● Testo della pagina
L’articolo del Financial Times si apre con il racconto di una proiezione in un museo di Foligno, di domenica scorsa. C’erano un’ottantina di persone e hanno visto “The Witness”, una delle tante pellicole di pura propaganda cremliniana sull’invasione dell’Ucraina – una di quelle in cui i soldati ucraini sono rappresentati come nazisti che giurano fedeltà a Hitler, sventolano il Mein Kampf e commettono atrocità in lungo e in largo. E quella di Foligno è solo una delle tante proiezioni organizzate in tutta Italia da gruppi e organizzazioni vicini a Mosca.
«Negli ultimi dieci o quindici anni, la Russia ha investito molto per creare queste associazioni culturali poggiando sull’amicizia russo-italiana», ha detto al Financial Times Nona Mikhelidze, esperta dei relazioni internazionali dell’Istituto per gli Affari Internazionali (Iai), tra le più attente osservatrici dei riflessi del conflitto nel nostro Paese. Mikhelidze sottolinea come Mosca abbia coltivato un’ampia rete di gruppi civici a livello locale per promuovere gli interessi della Russia, soprattutto nelle roccaforti della Lega al Nord. «Dove è presente la Lega, la Russia ha un forte punto d’appoggio».
Nel caso di Foligno, ad esempio, il sindaco Stefano Zuccarini, un indipendente sostenuto da partiti di destra compresa la Lega, ha respinto le richieste di annullare la proiezione di “The Witness”. Mentre l’imprenditore in pensione Palmarino Zoccatelli, per anni leghista – uno che si autodefinisce «cattolico tradizionalista» e ha ammesso di ammirare Putin – ha fondato nel 2016 l’Associazione Culturale Veneto-Russia, inizialmente per promuovere la causa dei separatisti filorussi nella regione ucraina del Donbas. Oggi è uno di quelli che giustifica l’offensiva militare della Russia davanti al pubblico italiano.
Un’altra associazione nata nel 2022 e attiva in tutta Italia è “Vento dell’Est” – fondata da Lorenzo Berti, ex attivista di estrema destra che si è candidato senza successo alle elezioni locali in Toscana nel 2022 – che mira a «contrastare la russofobia e ristabilire tradizionali rapporti di amicizia dopo il miserabile peggioramento degli ultimi tempi». Poco prima di Natale “Vento dell’Est” aveva organizzato un’iniziativa per far dialogare per via telematica gli studenti di una scuola superiore di Aprilia – provincia di Latina – con quelli del liceo Beregovoj di Lugansk, zona occupata dai russi, per uno “scambio culturale” online.
Non è detto che tutte queste operazioni locali, più o meno partecipate, possano influenzare l’opinione pubblica italiana al punto da minare il sostegno del governo italiano a Kyjiv. Ma molti analisti temono che questo assalto propagandistico della Russia possa avere altre ripercussioni, ad esempio sulla delicata questione dell’aumento della spesa per la difesa – che è anche parecchio urgente. «Siamo in un momento critico», ha detto Lia Quartapelle al Financial Times. «Ci sono decisioni di lungo termine che devono essere prese adesso, e l’Italia non le sta prendendo. I nostri arsenali sono vuoti, come quelli del resto d’Europa. Ma mentre alcuni Paesi europei hanno deciso di ordinare più armi e di spendere di più per la difesa l’Italia ancora non si è mossa».
Il rischio è quello di darla vinta alla propaganda del Cremlino che, se pure non riesce a plasmare le menti come vorrebbe, riesce quanto meno a rallentare i rifornimenti militari all’Ucraina, a indebolire il sostegno italiano a Kyjiv, a far credere che la vittoria della Russia sia dietro l’angolo. Ma questa non è uno scenario accettabile, né per l’Ucraina, né per l’Italia, né per l’Europa o l’Occidente.

● Dati grezzi
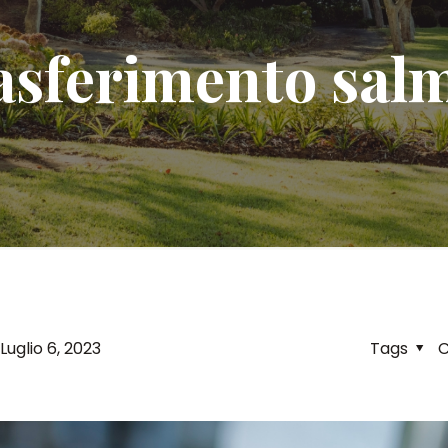
rasferimento sal
Luglio 6, 2023
Tags
C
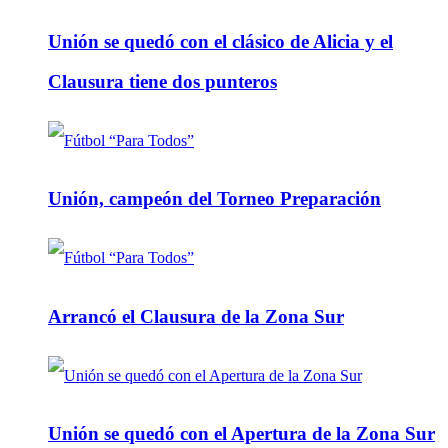
Unión se quedó con el clásico de Alicia y el
Clausura tiene dos punteros
Unión, campeón del Torneo Preparación
Arrancó el Clausura de la Zona Sur
Unión se quedó con el Apertura de la Zona Sur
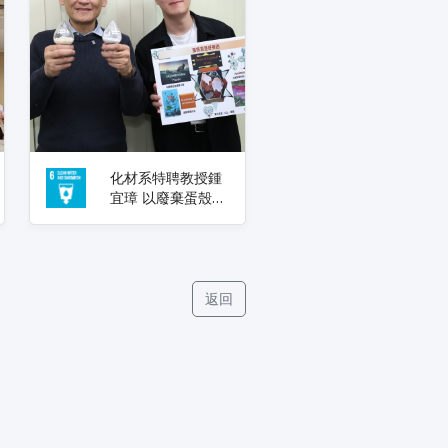
化材系特聘教授鍾
宜璋 以廢棄蛋殼製
作光觸媒 降解有機
污染物、友善環境
滅菌
返回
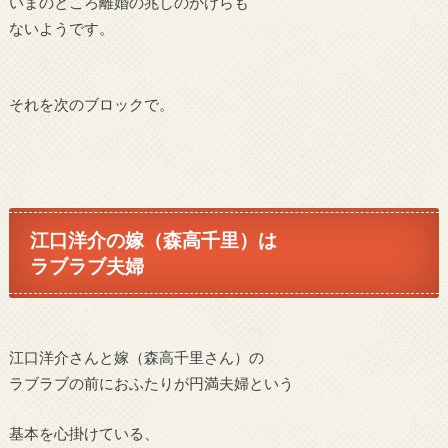
いまのところ離婚の兆しのかけらも
ないようです。
それを次のブロックで。
江口洋介の嫁（
森高千里）は
ラブラブ夫婦
江口洋介さんと嫁（
森高千里さん）の
ラブラブの前に
おふたりが円満夫婦という
基本を心掛けている、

● Compito da svolgere
Trascrivi parola per parola il passo dell'articolo sulla propaganda russa in Italia che inizia con le parole "Il rischio è" e termina con "l’Europa o l’Occidente.". Le voci non servono a nulla in questo esercizio.

● Esercizio svolto
Il rischio è quello di darla vinta alla propaganda del Cremlino che, se pure non riesce a plasmare le menti come vorrebbe, riesce quanto meno a rallentare i rifornimenti militari all’Ucraina, a indebolire il sostegno italiano a Kyjiv, a far credere che la vittoria della Russia sia dietro l’angolo. Ma questa non è uno scenario accettabile, né per l’Ucraina, né per l’Italia, né per l’Europa o l’Occidente.